The third episode effectively acts as pilot after the "movie" and it does a good job of establishing all the new and returning crew, giving them distinct personalities from the outset, and then playing with the expectations of those personalities within the next two episodes.  This is a crew of scientists and explorers being led by a military captain during wartime.  Needless to say, no one is particularly thrilled with the situation, least of all Burnham who is trying to both atone and fit in.  Meanwhile, things are no easier on the Klingon side.  In the wake T'Kuvma's death, the outsider Voq has taken the helm of the only ship with cloaking technology, but it's dead in space and the crew is getting desperate, so when another house comes to claim T'Kuvma's cloaking technology, Voq has to determine what he compromises first, his leadership or his convictions in the teaching of the martyred T'Kuvma and Klingon traditions.

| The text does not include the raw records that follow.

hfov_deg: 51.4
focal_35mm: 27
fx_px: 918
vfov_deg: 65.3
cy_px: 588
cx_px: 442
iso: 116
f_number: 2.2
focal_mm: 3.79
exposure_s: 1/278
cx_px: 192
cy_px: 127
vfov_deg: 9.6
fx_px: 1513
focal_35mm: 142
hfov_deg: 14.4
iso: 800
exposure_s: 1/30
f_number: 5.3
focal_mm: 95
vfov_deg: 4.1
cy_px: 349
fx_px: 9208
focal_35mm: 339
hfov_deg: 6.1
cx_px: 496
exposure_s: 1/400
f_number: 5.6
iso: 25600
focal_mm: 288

Many complaints are lobbed at Discovery... "too focused on action and not enough on science" is one of the main ones early on.   This particular season is meant to focus on the war, so action will be a part of it.  But the focus is never of a particular action set piece, it's always on the players involved, and science (if really comic-booky science) is still a mainstay in exploring the Discovery's new spore drive.  Recently, "Captain Lorca abandons another human on a Klingon prison ship ...that's not the hopeful Trek I'm used to"... because you haven't had a warmongering Captain before.  Lorca is cold, Lorca is calculating, Lorca is shrewd... he's given his command because the Discovery is trying to engineer a weapon, a tactical advantage against their enemy, and they need the most hard-bitten man to get the job done (which flies in the face of the traditional "peaceful explorers" model of Trek's past).  Ultimately Discovery is telling a much different tale, one that is effectively exploring how war impacts a society's tenets (both Federation and Klingon) and the impact it has on the people involved.

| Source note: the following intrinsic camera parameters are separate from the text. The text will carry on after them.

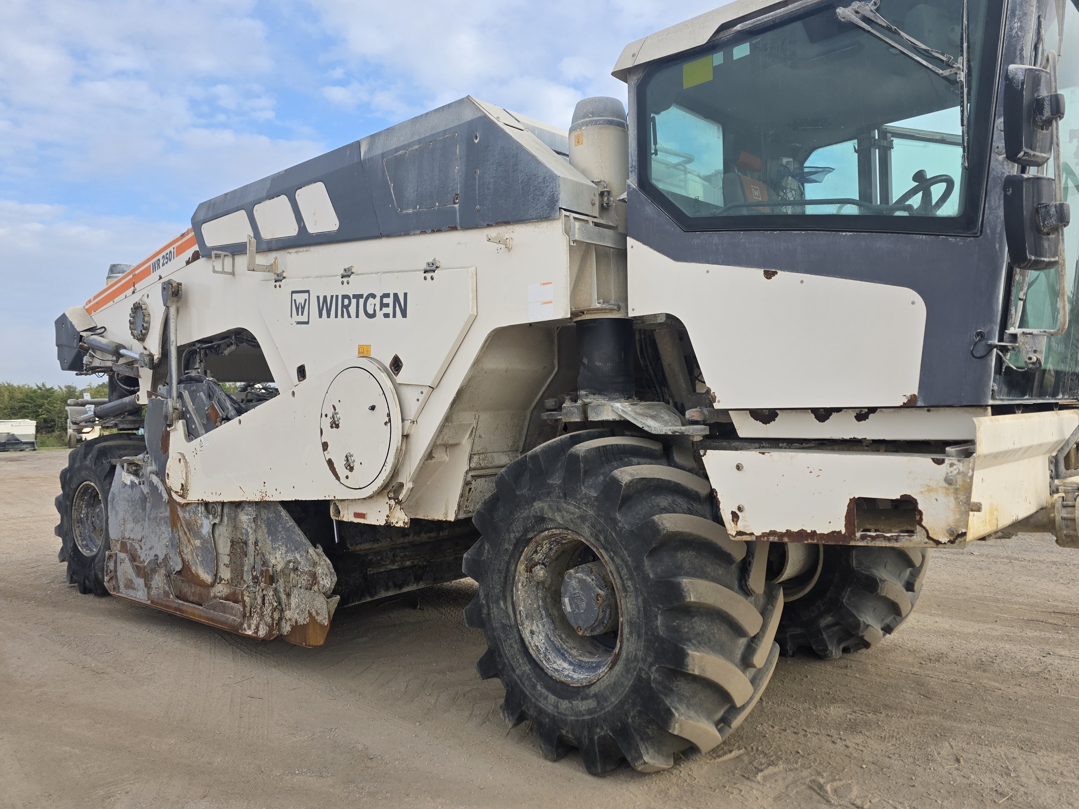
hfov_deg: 67.2
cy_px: 373
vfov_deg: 53.0
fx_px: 810
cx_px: 575
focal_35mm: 26
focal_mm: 6.3
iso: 80
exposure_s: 1/2463
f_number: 1.7
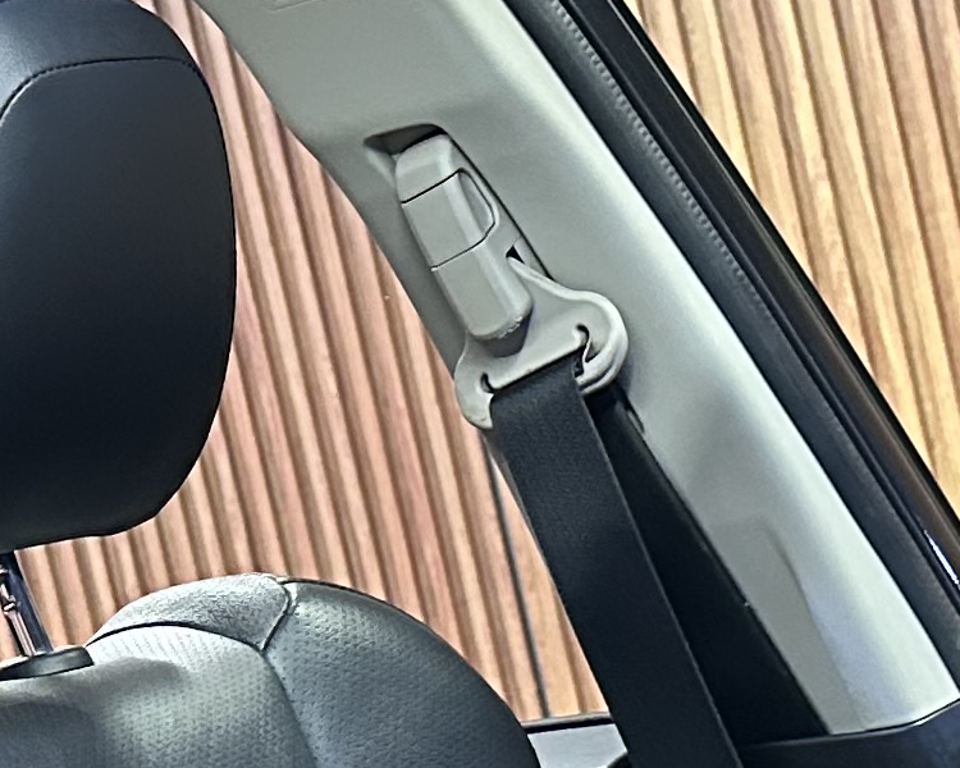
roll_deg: +13.4
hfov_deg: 15.2
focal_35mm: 126
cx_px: 223
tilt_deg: -4.7
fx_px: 3580
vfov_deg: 12.0
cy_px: 882
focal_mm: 6.86
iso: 640
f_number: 1.78
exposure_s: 1/33
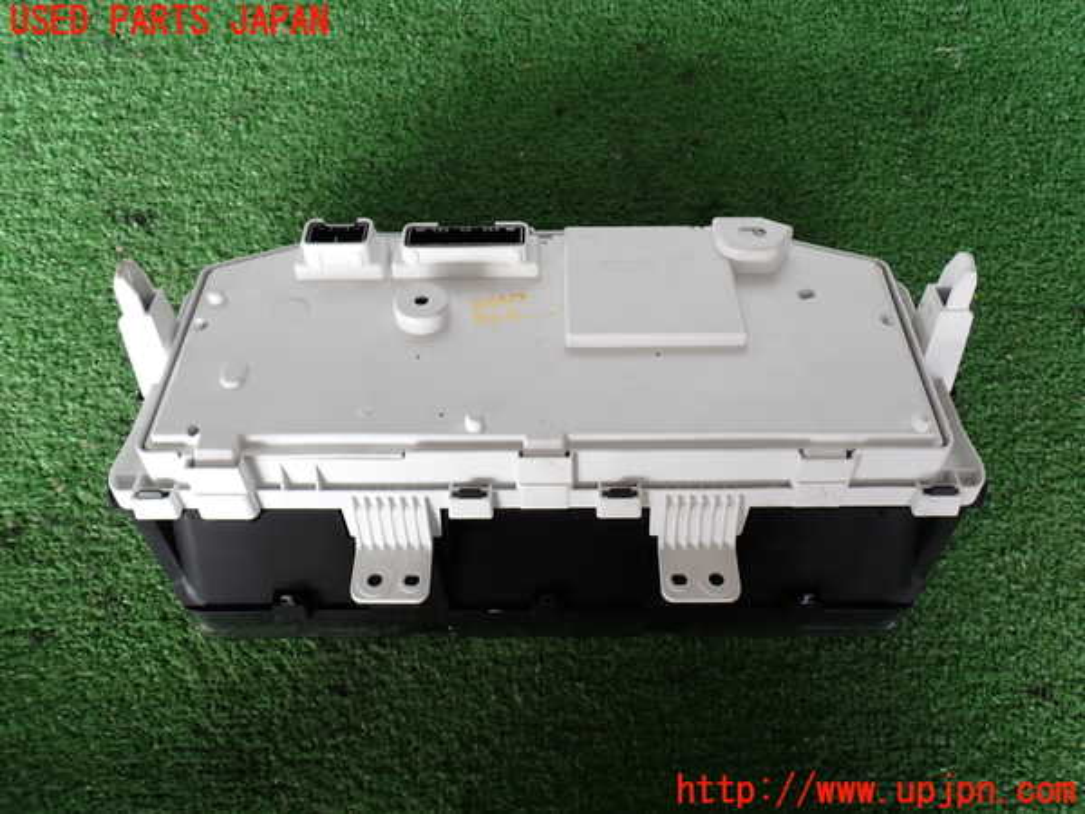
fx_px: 940
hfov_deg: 60.0
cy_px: 407
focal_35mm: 30
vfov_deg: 46.8
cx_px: 542
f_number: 3.2
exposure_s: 1/60
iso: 100
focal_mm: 5.4
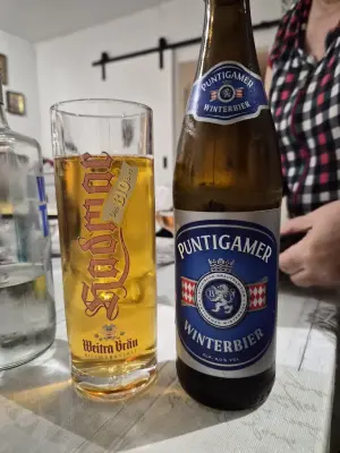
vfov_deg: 73.9
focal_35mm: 23
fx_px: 301
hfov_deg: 58.9
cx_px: 170
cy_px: 226
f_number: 1.8
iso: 2000
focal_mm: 5.4
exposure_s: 1/100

This is easily the best looking Trek, the costuming, make-up, effects, and sets are all amazing.  Despite not advancing the Trek chronology, it does advance some of what we see in Trek culturally.  From more people of colour and women in positions of power to gay relationships, it's full of long-overdue progression (even off screen with women and people of colour directing, writing, costuming, and beyond).  As well, the bulk of Trek is episodic in nature, where as this is highly serialized.  While the two-part opener definitely stands on its own, what comes next builds and builds, and is set to make a fascinating season as a whole.  The showrunners have said the war will be resolved by the 15-episode season's end and what happens for season 2 is still a mystery.

As I said, I love it unabashedly.  It's fascinating, it's exciting, it's one of the better looking shows on TV (well, on TV in Canada at least, it's the inaugural show of CBS's "All Access" streaming service), which isn't wholly unexpected when much of (now expunged) showrunner Bryan Fuller's crew is involved.